Pedro I of Castile had a problem that only his enemies' artisans could solve. In the 1360s, having conquered Seville from the Moors more than a century earlier, the Christian king wanted to build a palace of extraordinary beauty. He turned to Mudejar craftsmen -- Muslim artisans living under Christian rule -- and they created something that defied the logic of conquest: a palace built by the conquered for the conqueror, in the style of the conquered, on the ruins of the conquered's own citadel. The Royal Alcazar of Seville is that paradox made permanent, and it remains the oldest royal palace in continuous use in Europe.

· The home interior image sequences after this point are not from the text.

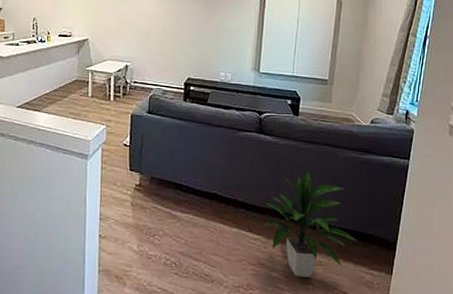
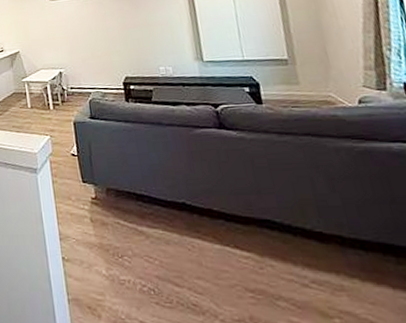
indoor plant: present [263,172,357,277] -> none [248,170,387,307]

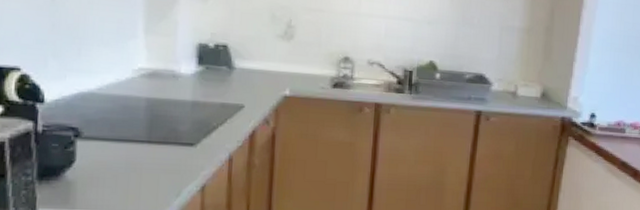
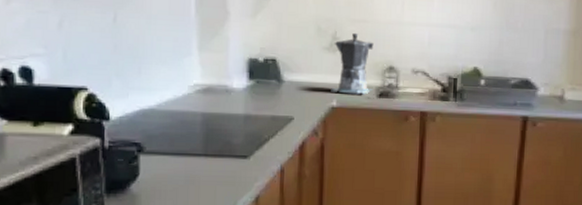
coffee maker: none [284,21,330,85] -> present [331,32,374,95]

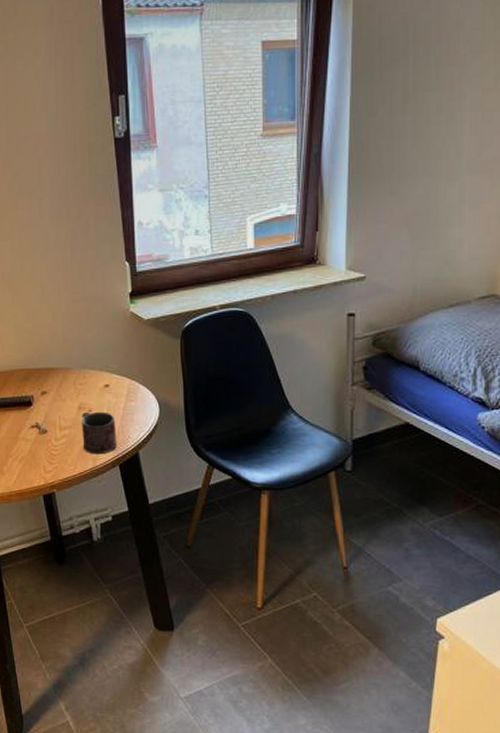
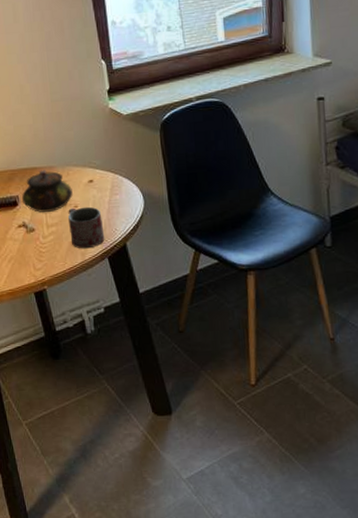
teapot: none [36,371,88,414] -> present [21,169,73,212]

The site's history begins in the 10th century, when the Umayyads established an Islamic citadel here. The Abbadid dynasty expanded it into a larger palace complex in the 11th century, and the Almohads -- the Berber dynasty that controlled much of North Africa and Iberia -- developed it further in the 12th and early 13th centuries. When Ferdinand III of Castile captured Seville in 1248, the complex became the seat of Christian royal power. But the transformative moment came under Pedro I during the 1360s, when he commissioned a new palace within the existing compound. The result is a masterwork of Mudejar architecture: Islamic geometric patterns, carved stucco, and glazed tilework executed with virtuosity, enclosing spaces designed for a Christian court. The craftsmen who built it came from Seville, Toledo, and possibly Granada -- artisans whose skills had been refined over centuries of Islamic artistic tradition.
The gardens of the Alcazar are themselves a palimpsest. Islamic garden design -- with its emphasis on water, geometry, and enclosed paradise -- was overlaid with Renaissance and later Baroque modifications, creating a landscape that reads differently depending on which century you focus on. Fountains designed to cool the air in the Andalusian heat feed channels that trace the outlines of medieval plantings. Orange trees planted in formal rows scent the air with blossoms in spring. Pavilions from different eras dot the grounds, some Moorish in inspiration, others purely European. The gardens became internationally famous as a filming location for Game of Thrones, where they stood in for the Water Gardens of Dorne, an ironic echo of the Alcazar's own history of being reimagined by successive cultures.
What makes the Alcazar architecturally remarkable is not just its beauty but its refusal to resolve its contradictions. Arabic inscriptions praise Allah alongside Gothic vaulting. Geometric tilework patterns that follow Islamic rules about the representation of living things share walls with figurative Christian imagery. Pedro I, called both "the Cruel" and "the Just" depending on which side of his politics you stood, seems to have deliberately cultivated this hybridity. An inscription in Arabic on the walls of the palace reads, in the voice of the Muslim craftsmen: "Glory to our lord the Sultan Don Pedro." It is a sentence that could only have been written in medieval Iberia -- a place where cultures blended even as they warred, and where a Christian king's greatest aesthetic achievement was a building that looked like the palaces of his enemies.
The Alcazar remains one of the official residences of the Spanish royal family, making it the oldest palace in Europe still used for its original purpose. When the Spanish monarch visits Seville, the upper floors of the palace -- renovated repeatedly over the centuries -- still serve as royal apartments. Below, tourists walk through the same courtyards and halls, separated from functioning statecraft by a few flights of stairs. The Alcazar's designation as a UNESCO World Heritage Site in 1987, together with the adjacent Seville Cathedral and the General Archive of the Indies, recognized what the building has always embodied: a place where conquest and art, religion and beauty, destruction and creation coexist in an uneasy, magnificent whole.
Located at 37.383N, 5.991W in central Seville, Spain. The Alcazar's extensive gardens and courtyards are visible from altitude as a large green space adjacent to Seville Cathedral. Nearest airport: LEZL (Seville-San Pablo, ~10 km northeast). The Guadalquivir River is the prominent waterway through the city.